Nowadays we understand that victims deserve the help. In former times or in some other countries victims are still told to forget, to keep silent and to carry on with their lives. And many of these women do carry on, but it is never again a truly fully life. Victims deserve the help they need, both physically and emotionally.
The help should be offered in an unbiased and empathetic manner. It should be available as soon after the crime as possible. It should be available close to where the victim lives and offered by qualified professionals, hopefully in the victims’ native language, which is very important to the victims.
On the other side, the perpetrator, but also the higher-ranking commanders, should all know that their punishment is coming, sooner or later.

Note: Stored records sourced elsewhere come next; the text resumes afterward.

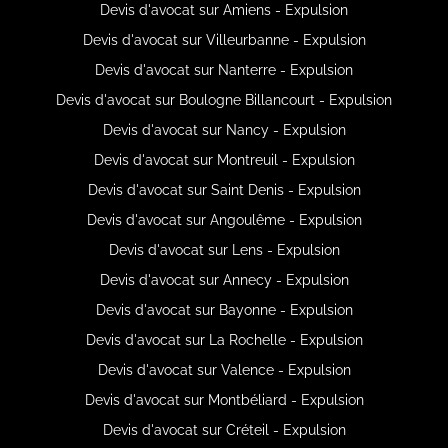
Devis d'avocat sur Amiens - Expulsion
Devis d'avocat sur Villeurbanne - Expulsion
Devis d'avocat sur Nanterre - Expulsion
Devis d'avocat sur Boulogne Billancourt - Expulsion
Devis d'avocat sur Nancy - Expulsion
Devis d'avocat sur Montreuil - Expulsion
Devis d'avocat sur Saint Denis - Expulsion
Devis d'avocat sur Angoulême - Expulsion
Devis d'avocat sur Lens - Expulsion
Devis d'avocat sur Annecy - Expulsion
Devis d'avocat sur Bayonne - Expulsion
Devis d'avocat sur La Rochelle - Expulsion
Devis d'avocat sur Valence - Expulsion
Devis d'avocat sur Montbéliard - Expulsion
Devis d'avocat sur Créteil - Expulsion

Before I finish, I would like to mention another Russian war crime. It was already mentioned yesterday and it is very painful. It is the deportation and forced Russification of Ukrainian children. This is not a physical rape, but rather a mental and emotional one.
Sadly, we Latvians know what deportation means. In 1941 and 1949, Latvian children suffered deportation to Siberia. Now a very thick book has been published in Latvia, called ‘Children of Siberia’. It is full of sad stories of lost childhood, stolen opportunities for education, about lost parents and siblings.
The Russian authorities should not be so sure that these children will forget their origins. Many neuroscientists suggest that early childhood experiences are stored in our brains throughout our lives and can be reactivated in unpredictable circumstances. We all know how smells, sounds, music, pictures bring back long-forgotten memories – so-called déjà vu and flashbacks.
The fate of these Ukrainian children will not be forgotten.
We need more women to be part of peace talks. And we need more men to speak up against sexual violence in war. Look at this panel – we are all women talking about sexual violence. We also need men to speak up and condemn sexual violence.
Again, thank you for inviting me. I think this conference is an important step forward towards condemning sexual violence.
Thank you, Olena – you are my personal hero – and all participants!